The project’s main outcome has been an incomplete yet invaluable archive of oral histories that anyone with an internet connection can access. This material shows that local conditions still matter, that the most vulnerable members of society must be centered and supported and that when ordinary people demand change, they can transform the expectations of what is possible. ACT UP may not have been an ideal, but it was very much a potent example, one that people can still look to for inspiration and confidence in the face of overwhelming countervailing forces.
This project about activism around the AIDS epidemic of the 1980s coincided with the arrival of the COVID-19 pandemic last year. What opportunities and challenges did that present for you?
Despite the many disruptions of the COVID-19 pandemic, we did finish our work on this phase of the SF ACT UP Oral History Project. Initially, we had plans to produce a public exhibition of clips from the project at the GLBT Historical Society Museum. With the museum temporarily shut due to lockdown orders, we instead produced an online exhibition. “AIDS Treatment Activism: A Bay Area Story” is lovingly and thoughtfully curated by former ACT UP/Golden Gate member Brenda Lein, who also contributed an interview to the project.
We had also planned to conduct another big round of interviews to fill in some of the gaps in the history we had managed to collect at that point. We wanted to produce some additional public programming that would have celebrated this moment, bringing it back to the bars and community spaces that had given AIDS activism its life. Given the limitations of the pandemic, we had to scale down or modify these plans. We moved our programming online and organized a special summer program series, “Fighting Back: Lessons From AIDS for COVID-19.” Panelists shared stories from the AIDS pandemic that help frame our understanding of and response to COVID-19, considering such issues as community-building, direct action, navigating sex, and the specific challenges faced by people of color and the transgender community. While the scope, pathogenesis, and federal response to these pandemics are distinct, this series provided a virtual space to combat isolation, elucidate useful comparisons and spur meaningful conversation.

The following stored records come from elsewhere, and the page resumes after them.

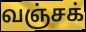
வஞ்சக்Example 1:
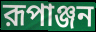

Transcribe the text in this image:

রূপাঞ্জন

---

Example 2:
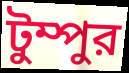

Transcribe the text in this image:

টুম্পুর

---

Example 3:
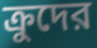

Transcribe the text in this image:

ক্রুদের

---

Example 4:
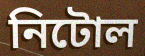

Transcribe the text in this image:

নিটোল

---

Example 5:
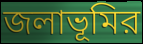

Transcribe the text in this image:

জলাভূমির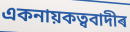
একনায়কত্ববাদীৰ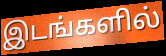
இடங்களில்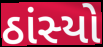
ઠાંસ્યો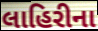
લાહિરીના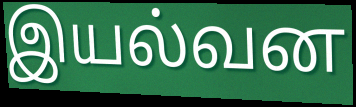
இயல்வன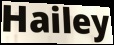
Hailey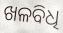
ଖଳବିଧି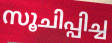
സൂചിപ്പിച്ച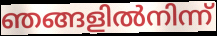
ഞങ്ങളിൽനിന്ന്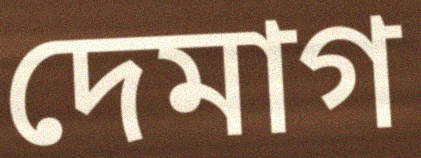
দেমাগ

Why do you think the humanities and history matter, especially at this time?
This is a time of unprecedented peril for the humanities and social sciences and for history, which is at the meeting point of these two fields. Humanities and social science departments at universities see their budgets axed year after year, and some universities are consolidating or eliminating departments. Government funding for arts and humanities has also been cut substantially. Like the GLBT Historical Society, small cultural institutions face an uncertain future in a city like San Francisco that has become among the most expensive in the world.

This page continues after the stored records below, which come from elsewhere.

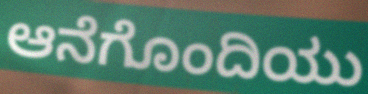
ಆನೆಗೊಂದಿಯುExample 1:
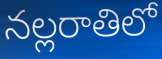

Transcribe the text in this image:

నల్లరాతిలో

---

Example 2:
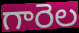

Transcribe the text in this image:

గారెల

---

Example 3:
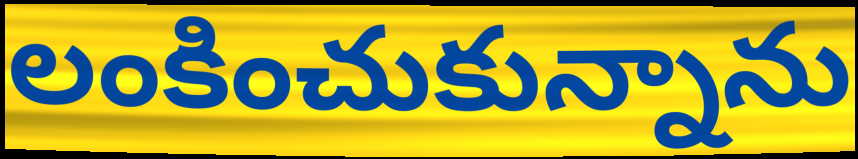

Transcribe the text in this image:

లంకించుకున్నాను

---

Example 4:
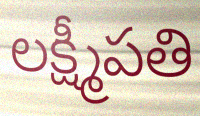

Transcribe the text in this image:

లక్ష్మీపతి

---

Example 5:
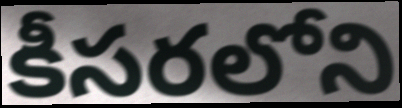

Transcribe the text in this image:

కీసరలోని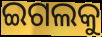
ଇଗଲକୁ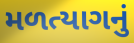
મળત્યાગનુંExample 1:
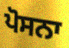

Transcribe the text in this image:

ਪੋਸਨਾ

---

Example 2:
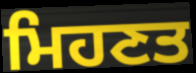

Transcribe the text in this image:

ਮਿਹਣਤ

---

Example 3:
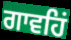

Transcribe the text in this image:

ਗਾਵਹਿਂ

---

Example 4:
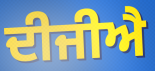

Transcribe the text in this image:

ਦੀਜੀਐ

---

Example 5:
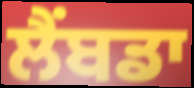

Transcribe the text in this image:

ਲੈਂਬਡਾ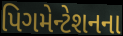
પિગમેન્ટેશનના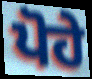
ਪੋਹੇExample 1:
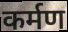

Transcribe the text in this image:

कर्मण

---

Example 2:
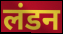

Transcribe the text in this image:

And there’s been a complete culture change, with today’s students being explicitly encouraged to take “practical” and “vocational” courses. But these disciplines matter more than ever. The entire premise of a liberal arts education is to instill critical-thinking skills. In an ever-changing world, where disinformation is increasingly widespread, we need a citizenry that can appreciate the complexities of the past and is empowered to imagine an intentional future.